In this latest research, Hamish Pritchard of the British Antarctic Survey and his colleagues have now mapped the entire margins of the Greenland and Antarctic ice sheets. They achieved this in unprecedented detail by reflecting signals off the ground using lasers aboard ICESat – a NASA satellite launched in 2002. Reporting their finding in Nature, the researchers find that the dynamic thinning of glaciers now reaches all latitudes in Greenland and has intensified on many Antarctic sites.

By monitoring these regions between 2003 and 2008, the researchers found that, in Greenland, glaciers flowing faster than 100 m/yr thinned at an average rate of 0.84 m/yr; while in the Amundsen Sea embayment of Antarctica thinning was as high as 9 m/yr for some glaciers. They attribute these high speeds to the fact that dynamic thinning now occurs deep in the interior of each ice sheet. “We were surprised to see such a strong pattern of thinning glaciers across such large areas of coastline – it’s widespread and in some cases thinning extends hundreds of kilometres inland,” said Pritchard.

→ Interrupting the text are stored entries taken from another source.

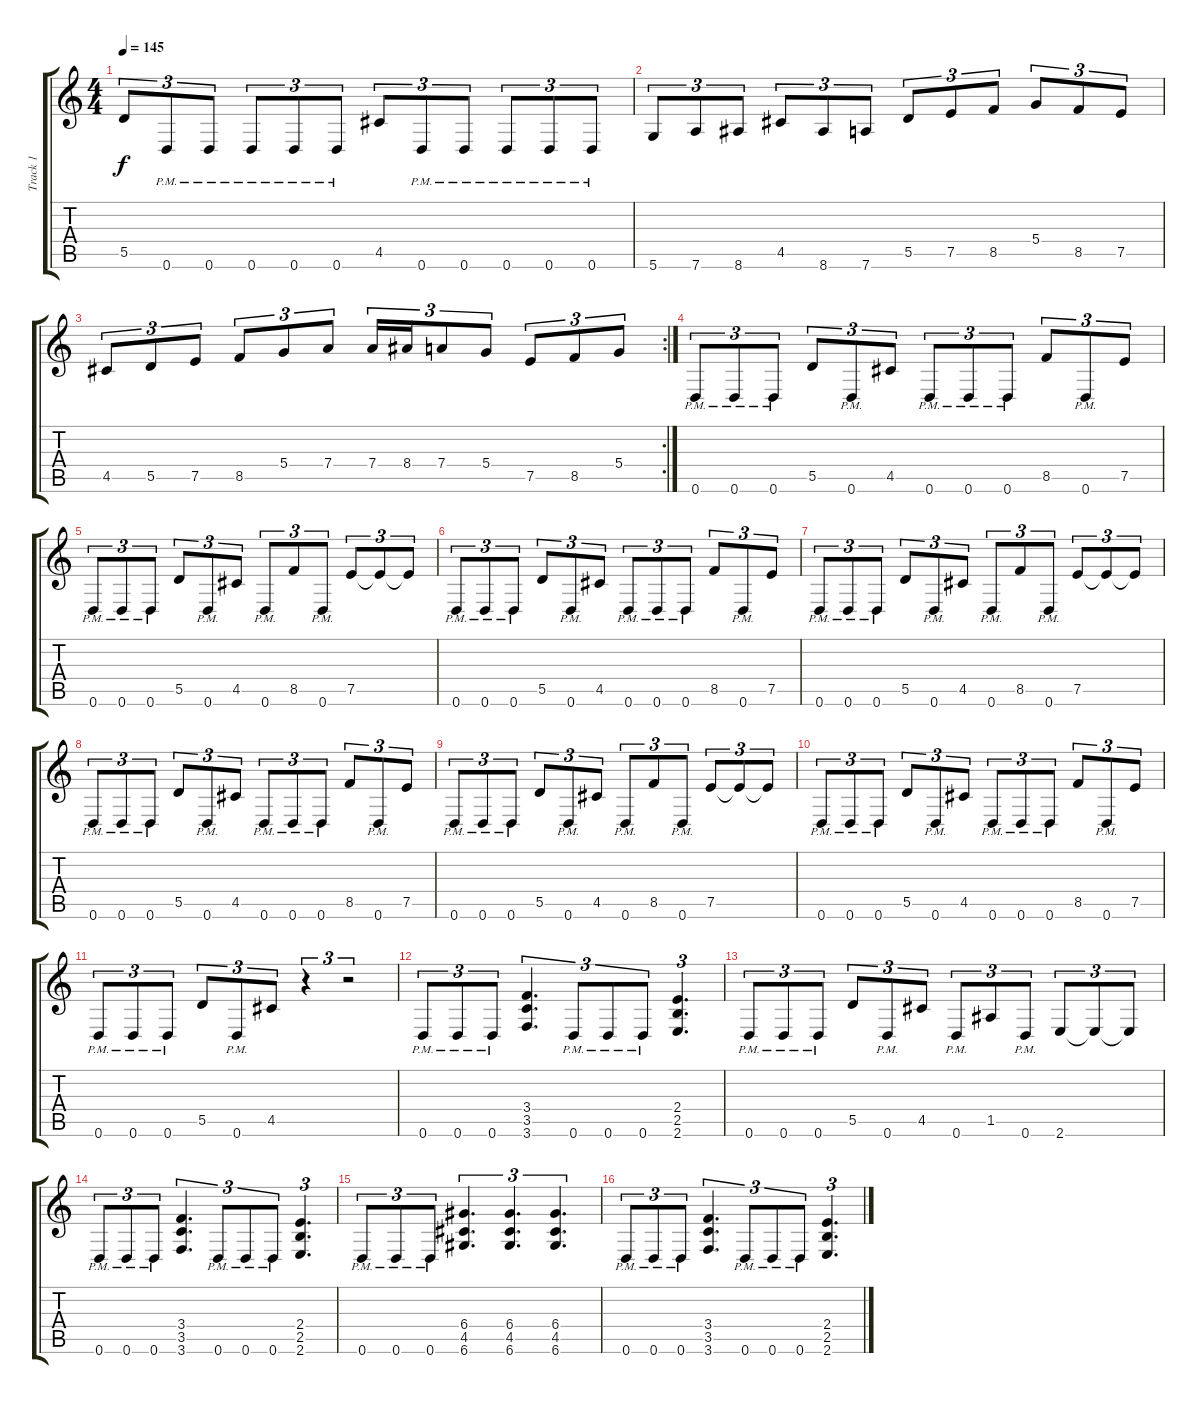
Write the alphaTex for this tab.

\track ("Track 1" "Track 1") {instrument overdrivenguitar}
\staff {score tabs}
\tuning (E4 B3 G3 D3 A2 D2) {hide}
\ts (4 4)
\tempo 145
\clef g2
\ks c
5.5.8{tu (3 2) dy f} 0.6{pm}.8{tu (3 2)} 0.6{pm}.8{tu (3 2)} 0.6{pm}.8{tu (3 2)} 0.6{pm}.8{tu (3 2)} 0.6{pm}.8{tu (3 2)} 4.5.8{tu (3 2)} 0.6{pm}.8{tu (3 2)} 0.6{pm}.8{tu (3 2)} 0.6{pm}.8{tu (3 2)} 0.6{pm}.8{tu (3 2)} 0.6{pm}.8{tu (3 2)} |
5.6.8{tu (3 2)} 7.6.8{tu (3 2)} 8.6.8{tu (3 2)} 4.5.8{tu (3 2)} 8.6.8{tu (3 2)} 7.6.8{tu (3 2)} 5.5.8{tu (3 2)} 7.5.8{tu (3 2)} 8.5.8{tu (3 2)} 5.4.8{tu (3 2)} 8.5.8{tu (3 2)} 7.5.8{tu (3 2)} |
\rc 2
4.5.8{tu (3 2)} 5.5.8{tu (3 2)} 7.5.8{tu (3 2)} 8.5.8{tu (3 2)} 5.4.8{tu (3 2)} 7.4.8{tu (3 2)} 7.4.16{tu (3 2)} 8.4.16{tu (3 2)} 7.4.8{tu (3 2)} 5.4.8{tu (3 2)} 7.5.8{tu (3 2)} 8.5.8{tu (3 2)} 5.4.8{tu (3 2)} |
0.6{pm}.8{tu (3 2)} 0.6{pm}.8{tu (3 2)} 0.6{pm}.8{tu (3 2)} 5.5.8{tu (3 2)} 0.6{pm}.8{tu (3 2)} 4.5.8{tu (3 2)} 0.6{pm}.8{tu (3 2)} 0.6{pm}.8{tu (3 2)} 0.6{pm}.8{tu (3 2)} 8.5.8{tu (3 2)} 0.6{pm}.8{tu (3 2)} 7.5.8{tu (3 2)} |
0.6{pm}.8{tu (3 2)} 0.6{pm}.8{tu (3 2)} 0.6{pm}.8{tu (3 2)} 5.5.8{tu (3 2)} 0.6{pm}.8{tu (3 2)} 4.5.8{tu (3 2)} 0.6{pm}.8{tu (3 2)} 8.5.8{tu (3 2)} 0.6{pm}.8{tu (3 2)} 7.5.8{tu (3 2)} 7.5{t}.8{tu (3 2)} 7.5{t}.8{tu (3 2)} |
0.6{pm}.8{tu (3 2)} 0.6{pm}.8{tu (3 2)} 0.6{pm}.8{tu (3 2)} 5.5.8{tu (3 2)} 0.6{pm}.8{tu (3 2)} 4.5.8{tu (3 2)} 0.6{pm}.8{tu (3 2)} 0.6{pm}.8{tu (3 2)} 0.6{pm}.8{tu (3 2)} 8.5.8{tu (3 2)} 0.6{pm}.8{tu (3 2)} 7.5.8{tu (3 2)} |
0.6{pm}.8{tu (3 2)} 0.6{pm}.8{tu (3 2)} 0.6{pm}.8{tu (3 2)} 5.5.8{tu (3 2)} 0.6{pm}.8{tu (3 2)} 4.5.8{tu (3 2)} 0.6{pm}.8{tu (3 2)} 8.5.8{tu (3 2)} 0.6{pm}.8{tu (3 2)} 7.5.8{tu (3 2)} 7.5{t}.8{tu (3 2)} 7.5{t}.8{tu (3 2)} |
0.6{pm}.8{tu (3 2)} 0.6{pm}.8{tu (3 2)} 0.6{pm}.8{tu (3 2)} 5.5.8{tu (3 2)} 0.6{pm}.8{tu (3 2)} 4.5.8{tu (3 2)} 0.6{pm}.8{tu (3 2)} 0.6{pm}.8{tu (3 2)} 0.6{pm}.8{tu (3 2)} 8.5.8{tu (3 2)} 0.6{pm}.8{tu (3 2)} 7.5.8{tu (3 2)} |
0.6{pm}.8{tu (3 2)} 0.6{pm}.8{tu (3 2)} 0.6{pm}.8{tu (3 2)} 5.5.8{tu (3 2)} 0.6{pm}.8{tu (3 2)} 4.5.8{tu (3 2)} 0.6{pm}.8{tu (3 2)} 8.5.8{tu (3 2)} 0.6{pm}.8{tu (3 2)} 7.5.8{tu (3 2)} 7.5{t}.8{tu (3 2)} 7.5{t}.8{tu (3 2)} |
0.6{pm}.8{tu (3 2)} 0.6{pm}.8{tu (3 2)} 0.6{pm}.8{tu (3 2)} 5.5.8{tu (3 2)} 0.6{pm}.8{tu (3 2)} 4.5.8{tu (3 2)} 0.6{pm}.8{tu (3 2)} 0.6{pm}.8{tu (3 2)} 0.6{pm}.8{tu (3 2)} 8.5.8{tu (3 2)} 0.6{pm}.8{tu (3 2)} 7.5.8{tu (3 2)} |
0.6{pm}.8{tu (3 2)} 0.6{pm}.8{tu (3 2)} 0.6{pm}.8{tu (3 2)} 5.5.8{tu (3 2)} 0.6{pm}.8{tu (3 2)} 4.5.8{tu (3 2)} r.4{tu (3 2)} r.2{tu (3 2)} |
0.6{pm}.8{tu (3 2)} 0.6{pm}.8{tu (3 2)} 0.6{pm}.8{tu (3 2)} (3.4 3.5 3.6).4{d tu (3 2)} 0.6{pm}.8{tu (3 2)} 0.6{pm}.8{tu (3 2)} 0.6{pm}.8{tu (3 2)} (2.4 2.5 2.6).4{d tu (3 2)} |
0.6{pm}.8{tu (3 2)} 0.6{pm}.8{tu (3 2)} 0.6{pm}.8{tu (3 2)} 5.5.8{tu (3 2)} 0.6{pm}.8{tu (3 2)} 4.5.8{tu (3 2)} 0.6{pm}.8{tu (3 2)} 1.5.8{tu (3 2)} 0.6{pm}.8{tu (3 2)} 2.6.8{tu (3 2)} 2.6{t}.8{tu (3 2)} 2.6{t}.8{tu (3 2)} |
0.6{pm}.8{tu (3 2)} 0.6{pm}.8{tu (3 2)} 0.6{pm}.8{tu (3 2)} (3.4 3.5 3.6).4{d tu (3 2)} 0.6{pm}.8{tu (3 2)} 0.6{pm}.8{tu (3 2)} 0.6{pm}.8{tu (3 2)} (2.4 2.5 2.6).4{d tu (3 2)} |
0.6{pm}.8{tu (3 2)} 0.6{pm}.8{tu (3 2)} 0.6{pm}.8{tu (3 2)} (6.4 4.5 6.6).4{d tu (3 2)} (6.4 4.5 6.6).4{d tu (3 2)} (6.4 4.5 6.6).4{d tu (3 2)} |
0.6{pm}.8{tu (3 2)} 0.6{pm}.8{tu (3 2)} 0.6{pm}.8{tu (3 2)} (3.4 3.5 3.6).4{d tu (3 2)} 0.6{pm}.8{tu (3 2)} 0.6{pm}.8{tu (3 2)} 0.6{pm}.8{tu (3 2)} (2.4 2.5 2.6).4{d tu (3 2)}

Breaking the ice, but a lot of mystery still remains

Pritchard cautioned that it is still too early to suggest the increasing speed of these glaciers will inevitably lead to runaway thinning. “There is still a lot of physics still to be understood,” he said. “One of the big challenges is to try and untangle the varied environmental factors that influence the rate of melting where these glaciers reach the coast.”

There are many researchers who are trying to build improved ice-flow models, and some are already trying to assimilate data from glacial surveys. Richard Alley is a climate modeller at Penn State University in the US. “We don’t really have sea-level rise projections, because we don’t understand these processes,” he said. Alley is positive about the latest research. “These are great data to assimilate, and tune models, and may provide sufficient data to allow both model building and testing”, he said.

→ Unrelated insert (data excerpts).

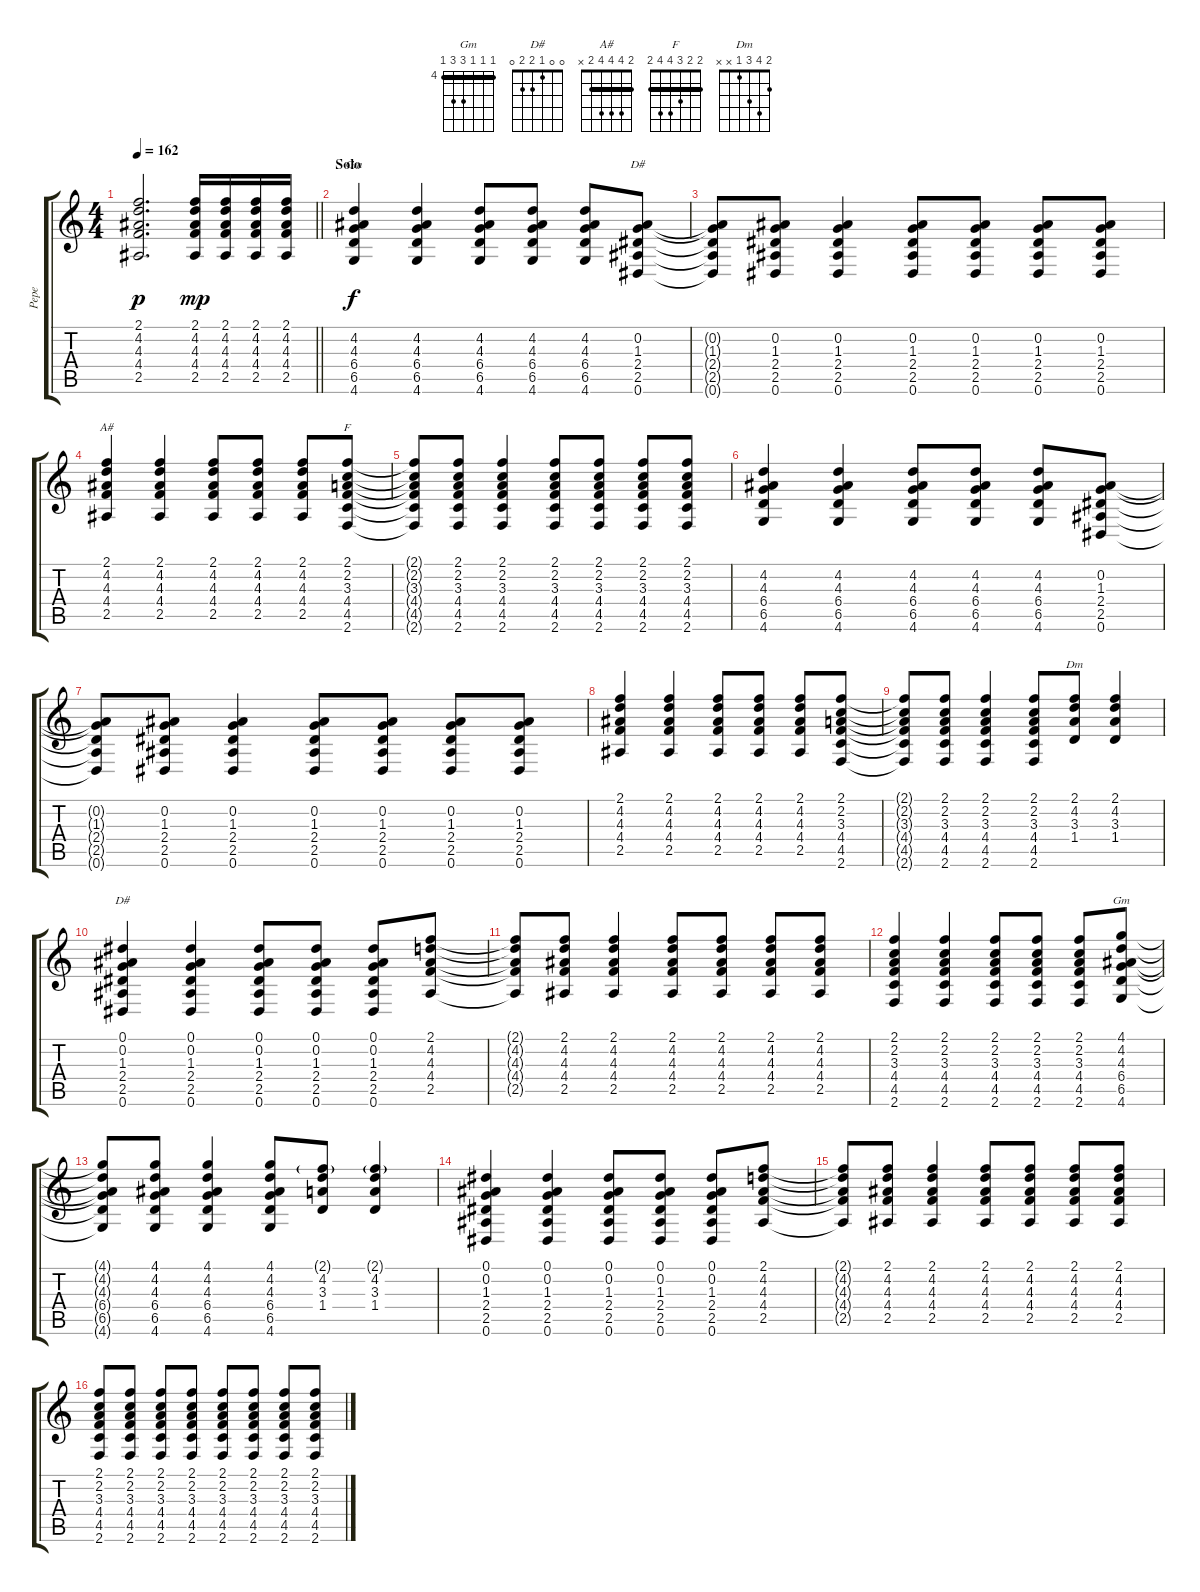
\track ("Pepe" "Pepe") {instrument acousticguitarnylon}
\staff {score tabs}
\tuning (Eb4 Bb3 Gb3 Db3 Ab2 Eb2) {hide}
\chord ("Gm" x 4 4 6 6 4) {firstfret 4 barre 4}
\chord ("D#" x 0 1 2 2 0)
\chord ("A#" 2 4 4 4 2 x) {barre 2}
\chord ("F" 2 2 3 4 4 2) {barre 2}
\chord ("Dm" 2 4 3 1 x x)
\chord ("D#" 0 0 1 2 2 0)
\chord ("Gm" 4 4 4 6 6 4) {firstfret 4 barre 4}
\ts (4 4)
\tempo 162
\clef g2
\barLineRight lightlight
\ks c
(2.1 4.2 4.3 4.4 2.5).2{d dy p} (2.1 4.2 4.3 4.4 2.5).16{dy mp} (2.1 4.2 4.3 4.4 2.5).16 (2.1 4.2 4.3 4.4 2.5).16 (2.1 4.2 4.3 4.4 2.5).16 |
\section ("" "Solo")
(4.2 4.3 6.4 6.5 4.6).4{ch "Gm" dy f} (4.2 4.3 6.4 6.5 4.6).4 (4.2 4.3 6.4 6.5 4.6).8 (4.2 4.3 6.4 6.5 4.6).8 (4.2 4.3 6.4 6.5 4.6).8 (0.2 1.3 2.4 2.5 0.6).8{ch "D#"} |
(0.2{t} 1.3{t} 2.4{t} 2.5{t} 0.6{t}).8 (0.2 1.3 2.4 2.5 0.6).8 (0.2 1.3 2.4 2.5 0.6).4 (0.2 1.3 2.4 2.5 0.6).8 (0.2 1.3 2.4 2.5 0.6).8 (0.2 1.3 2.4 2.5 0.6).8 (0.2 1.3 2.4 2.5 0.6).8 |
(2.1 4.2 4.3 4.4 2.5).4{ch "A#"} (2.1 4.2 4.3 4.4 2.5).4 (2.1 4.2 4.3 4.4 2.5).8 (2.1 4.2 4.3 4.4 2.5).8 (2.1 4.2 4.3 4.4 2.5).8 (2.1 2.2 3.3 4.4 4.5 2.6).8{ch "F"} |
(2.1{t} 2.2{t} 3.3{t} 4.4{t} 4.5{t} 2.6{t}).8 (2.1 2.2 3.3 4.4 4.5 2.6).8 (2.1 2.2 3.3 4.4 4.5 2.6).4 (2.1 2.2 3.3 4.4 4.5 2.6).8 (2.1 2.2 3.3 4.4 4.5 2.6).8 (2.1 2.2 3.3 4.4 4.5 2.6).8 (2.1 2.2 3.3 4.4 4.5 2.6).8 |
(4.2 4.3 6.4 6.5 4.6).4 (4.2 4.3 6.4 6.5 4.6).4 (4.2 4.3 6.4 6.5 4.6).8 (4.2 4.3 6.4 6.5 4.6).8 (4.2 4.3 6.4 6.5 4.6).8 (0.2 1.3 2.4 2.5 0.6).8 |
(0.2{t} 1.3{t} 2.4{t} 2.5{t} 0.6{t}).8 (0.2 1.3 2.4 2.5 0.6).8 (0.2 1.3 2.4 2.5 0.6).4 (0.2 1.3 2.4 2.5 0.6).8 (0.2 1.3 2.4 2.5 0.6).8 (0.2 1.3 2.4 2.5 0.6).8 (0.2 1.3 2.4 2.5 0.6).8 |
(2.1 4.2 4.3 4.4 2.5).4 (2.1 4.2 4.3 4.4 2.5).4 (2.1 4.2 4.3 4.4 2.5).8 (2.1 4.2 4.3 4.4 2.5).8 (2.1 4.2 4.3 4.4 2.5).8 (2.1 2.2 3.3 4.4 4.5 2.6).8 |
(2.1{t} 2.2{t} 3.3{t} 4.4{t} 4.5{t} 2.6{t}).8 (2.1 2.2 3.3 4.4 4.5 2.6).8 (2.1 2.2 3.3 4.4 4.5 2.6).4 (2.1 2.2 3.3 4.4 4.5 2.6).8 (2.1 4.2 3.3 1.4).8{ch "Dm"} (2.1 4.2 3.3 1.4).4 |
(0.1 0.2 1.3 2.4 2.5 0.6).4{ch "D#"} (0.1 0.2 1.3 2.4 2.5 0.6).4 (0.1 0.2 1.3 2.4 2.5 0.6).8 (0.1 0.2 1.3 2.4 2.5 0.6).8 (0.1 0.2 1.3 2.4 2.5 0.6).8 (2.1 4.2 4.3 4.4 2.5).8 |
(2.1{t} 4.2{t} 4.3{t} 4.4{t} 2.5{t}).8 (2.1 4.2 4.3 4.4 2.5).8 (2.1 4.2 4.3 4.4 2.5).4 (2.1 4.2 4.3 4.4 2.5).8 (2.1 4.2 4.3 4.4 2.5).8 (2.1 4.2 4.3 4.4 2.5).8 (2.1 4.2 4.3 4.4 2.5).8 |
(2.1 2.2 3.3 4.4 4.5 2.6).4 (2.1 2.2 3.3 4.4 4.5 2.6).4 (2.1 2.2 3.3 4.4 4.5 2.6).8 (2.1 2.2 3.3 4.4 4.5 2.6).8 (2.1 2.2 3.3 4.4 4.5 2.6).8 (4.1 4.2 4.3 6.4 6.5 4.6).8{ch "Gm"} |
(4.1{t} 4.2{t} 4.3{t} 6.4{t} 6.5{t} 4.6{t}).8 (4.1 4.2 4.3 6.4 6.5 4.6).8 (4.1 4.2 4.3 6.4 6.5 4.6).4 (4.1 4.2 4.3 6.4 6.5 4.6).8 (2.1{g} 4.2 3.3 1.4).8 (2.1{g} 4.2 3.3 1.4).4 |
(0.1 0.2 1.3 2.4 2.5 0.6).4 (0.1 0.2 1.3 2.4 2.5 0.6).4 (0.1 0.2 1.3 2.4 2.5 0.6).8 (0.1 0.2 1.3 2.4 2.5 0.6).8 (0.1 0.2 1.3 2.4 2.5 0.6).8 (2.1 4.2 4.3 4.4 2.5).8 |
(2.1{t} 4.2{t} 4.3{t} 4.4{t} 2.5{t}).8 (2.1 4.2 4.3 4.4 2.5).8 (2.1 4.2 4.3 4.4 2.5).4 (2.1 4.2 4.3 4.4 2.5).8 (2.1 4.2 4.3 4.4 2.5).8 (2.1 4.2 4.3 4.4 2.5).8 (2.1 4.2 4.3 4.4 2.5).8 |
(2.1 2.2 3.3 4.4 4.5 2.6).8 (2.1 2.2 3.3 4.4 4.5 2.6).8 (2.1 2.2 3.3 4.4 4.5 2.6).8 (2.1 2.2 3.3 4.4 4.5 2.6).8 (2.1 2.2 3.3 4.4 4.5 2.6).8 (2.1 2.2 3.3 4.4 4.5 2.6).8 (2.1 2.2 3.3 4.4 4.5 2.6).8 (2.1 2.2 3.3 4.4 4.5 2.6).8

Andrew Shepherd, an earth observation researcher at the University of Leeds in the UK agrees that it is important to achieve a better clarity on the processes involved in glacial melting. “The important issue is that we (IPCC) have yet to settle on a way to estimate the future sea-level contribution due to each mechanism, and so the jury is still out.” Shepherd feels, however, that this latest research does not offer a compete picture. “The dataset covers a relatively short period (about 5 years I think) and we know that there is no reason to expect the changes to be linear”.

Pritchard described to physicsworld.com some of the technical problems that the team experienced when gathering the data. One problem was that they could not run the laser measurements continuously. “We had to run it in bursts, which meant our data came out a bit ‘stripy’.” He hopes to avoid this problem when the team continues its research using data from ICESat II and the European Space Agency’s Cryosat, both of which will launch next year.